I need to increment an integer in a SQL Server 2008 column.
Sounds like I should use an IDENTITY
column, but I need to increment separate counters for each of my customers. Think of an e-commerce site where each customer gets their own incrementing order number, starting with 1. The values must be unique (per customer).
For example,
Customer1 (Order #s 1,2,3,4,5...)
Customer2 (Order #s 1,2,3,4,5...)
Essentially, I will need to manually do the work of SQL's identity
function since the number of customers is unlimited and I need order #
counters for each of them.
I am quite comfortable doing:
BEGIN TRANSACTION
SELECT @NewOrderNumber = MAX(OrderNumber)+1 From Orders where CustomerID=@ID
INSERT INTO ORDERS VALUES (@NewOrderNumber, other order columns here)
COMMIT TRANSACTION
My problem is locking and concurrency concerns and assuring a unique value.
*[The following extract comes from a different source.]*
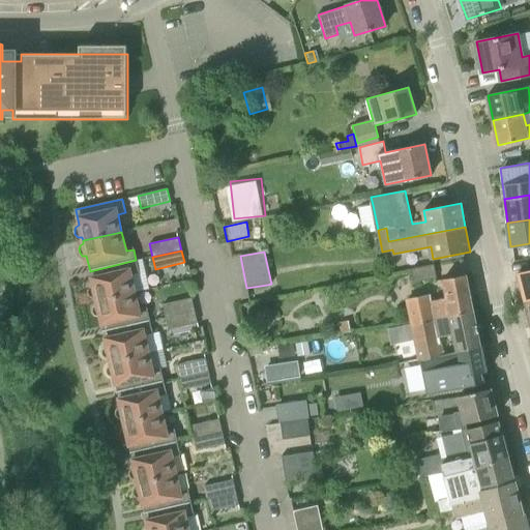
[(139,272),(136,260),(90,271),(93,285),(89,287),(88,291),(89,295),(92,297),(95,298),(96,301),(135,292),(130,274),(139,272)]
It seems we need to lock with TABLOCKX
. But this is a high volume database and I can't just lock the whole Orders
table every time I need to do a SELECT MAX+1
process and insert a new order record.
But, if I don't lock the whole table, then I might not get a unique value for that customer. Because some of our order entry is done after-the-fact in batches by a multi-threaded Windows process, it is possible that 2 operations will be simultaneously wanting to insert a new order for the same customer.
So what locking methodology or technique will avoid deadlocks and still let me maintain unique incrementing order numbers PER customer?